It's not easy being a blood-sucking insect – you've got to find a host and quickly drink its blood before the unwilling victim realises and retaliates. With these challenges, it's easy to understand why bloodthirsty insects choose to snack on some hosts and not others, choosing less defensive prey for mealtimes. How they learn to discriminate remains unknown and so Claudio Lazzari, from the Université François-Rabelais, France, decided to investigate learning in the bloodsucker Rhodnius prolixus (p. 892).
Learning and memory have been well characterised in insects with more appetising diets, such as honeybees, but we know little about the cognitive abilities of blood-sucking critters. Studies investigating learning in non-blood-sucking insects take advantage of the proboscis extension response – a characteristic behaviour where the proboscis (the insect's food-sucking tube) extends when the insect is presented with something tasty. Lazzari realised that he could also use this same behaviour in R. prolixus to study learning, explaining that: ‘We know that they have this very well-characterised response to heat, and we can use this stimulus to train them to associate this information [with specific consequences]’.
To begin the study, two of his students, Clément Vinauger and Hélène Lallement, set out to first establish whether R. prolixus has the ability to learn a simple task: not to extend their proboscis when tempted. They starved the insects for 2 weeks to make sure that they were famished before placing them in front of a heated plate. Then they ramped the temperature up to 35°C for 10 s, hoping to fool the insect into thinking that it was close to a warm-blooded animal. The cooperative bloodsucker extended its proboscis, only to be disappointed when it touched the plate instead of the tasty treat it had expected. After allowing the dejected insects to recover, the team tested them again repeatedly and after 26 training sessions the insects finally began to realise that they'd been duped. And when the team dropped the hotplate's temperature to 30°C, to check the insects weren't just getting tired, most of the bugs started responding again. So, the insects were capable of learning not to extend their proboscis.

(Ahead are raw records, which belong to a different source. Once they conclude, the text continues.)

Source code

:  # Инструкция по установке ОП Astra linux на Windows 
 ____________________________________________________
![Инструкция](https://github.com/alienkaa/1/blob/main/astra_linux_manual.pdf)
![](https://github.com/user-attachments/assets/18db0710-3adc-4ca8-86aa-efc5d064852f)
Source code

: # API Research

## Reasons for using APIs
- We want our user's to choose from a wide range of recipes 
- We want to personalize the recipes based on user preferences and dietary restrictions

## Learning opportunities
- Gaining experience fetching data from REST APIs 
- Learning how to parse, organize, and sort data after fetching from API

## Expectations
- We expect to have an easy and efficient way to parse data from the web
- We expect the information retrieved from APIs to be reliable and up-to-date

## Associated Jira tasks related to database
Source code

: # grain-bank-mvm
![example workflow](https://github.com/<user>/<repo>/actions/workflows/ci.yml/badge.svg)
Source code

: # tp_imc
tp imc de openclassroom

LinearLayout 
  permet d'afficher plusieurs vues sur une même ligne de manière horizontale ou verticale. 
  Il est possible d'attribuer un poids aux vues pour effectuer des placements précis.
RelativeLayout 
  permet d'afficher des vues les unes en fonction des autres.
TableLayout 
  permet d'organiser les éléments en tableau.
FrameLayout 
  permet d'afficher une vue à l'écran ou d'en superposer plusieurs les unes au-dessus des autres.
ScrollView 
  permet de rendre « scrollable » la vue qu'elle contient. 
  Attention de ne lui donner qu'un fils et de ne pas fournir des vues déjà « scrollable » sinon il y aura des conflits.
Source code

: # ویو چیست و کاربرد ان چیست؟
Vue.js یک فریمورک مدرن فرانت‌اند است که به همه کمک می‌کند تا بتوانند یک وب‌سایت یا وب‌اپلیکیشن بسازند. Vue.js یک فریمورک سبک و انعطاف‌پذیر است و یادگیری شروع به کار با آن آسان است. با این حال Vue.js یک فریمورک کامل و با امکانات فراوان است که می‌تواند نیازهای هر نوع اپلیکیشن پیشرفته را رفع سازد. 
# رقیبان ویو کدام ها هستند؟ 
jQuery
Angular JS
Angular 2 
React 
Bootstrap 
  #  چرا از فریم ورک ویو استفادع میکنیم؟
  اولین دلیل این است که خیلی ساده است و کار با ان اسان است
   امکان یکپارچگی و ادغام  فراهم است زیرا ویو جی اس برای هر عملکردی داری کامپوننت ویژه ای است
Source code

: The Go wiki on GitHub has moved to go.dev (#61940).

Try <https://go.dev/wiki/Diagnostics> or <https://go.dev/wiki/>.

Next, the team tested how the insects learnt to react to an unpleasant stimulus. They punished the insects after they had extended their proboscis, by whacking the temperature up to 50°C. The bugs learnt very rapidly, and after five trials half of the insects had already stopped extending their proboscis altogether. The team then asked whether the educated insects could remember their lesson. After an hour's break the insects were again placed in front of the heating element and this time they stopped responding to the warm plate after just three trials. They obviously remembered their previous lesson. In addition, by increasing the time between experiments, the team were able to establish that this memory persisted for at least 72 h.
‘We didn't expect that they would be able to learn so quickly, or that they would remember it for so long – that was a great discovery’, recalls Vinauger. But perhaps the most important aspect of the study, says Lazzari, is that it provides experimental tools to further investigate this bugs' cognitive ability and ask what other things affects the insect's host choices and memory. As R. prolixus transmits the Chagas disease-causing parasite, how it chooses and remembers hosts has important consequences for how the disease spreads.